**What needs to be done:**
Without carrying over a single picture, write out the records below exactly.

**Working data:**
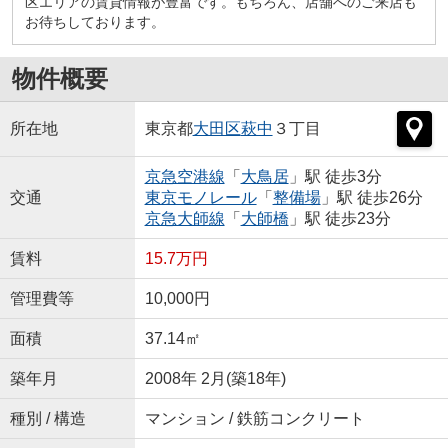
区エリアの賃貸情報が豊富です。もちろん、店舗へのご来店も
お待ちしております。
物件概要
所在地
東京都
大田区
萩中
３丁目
京急空港線
「
大鳥居
」駅 徒歩3分
交通
東京モノレール
「
整備場
」駅 徒歩26分
京急大師線
「
大師橋
」駅 徒歩23分
賃料
15.7万円
管理費等
10,000円
面積
37.14㎡
築年月
2008年 2月(築18年)
種別 / 構造
マンション / 鉄筋コンクリート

**Reply:**
区エリアの賃貸情報が豊富です。もちろん、店舗へのご来店も
お待ちしております。
物件概要
所在地
東京都
大田区
萩中
３丁目
京急空港線
「
大鳥居
」駅 徒歩3分
交通
東京モノレール
「
整備場
」駅 徒歩26分
京急大師線
「
大師橋
」駅 徒歩23分
賃料
15.7万円
管理費等
10,000円
面積
37.14㎡
築年月
2008年 2月(築18年)
種別 / 構造
マンション / 鉄筋コンクリート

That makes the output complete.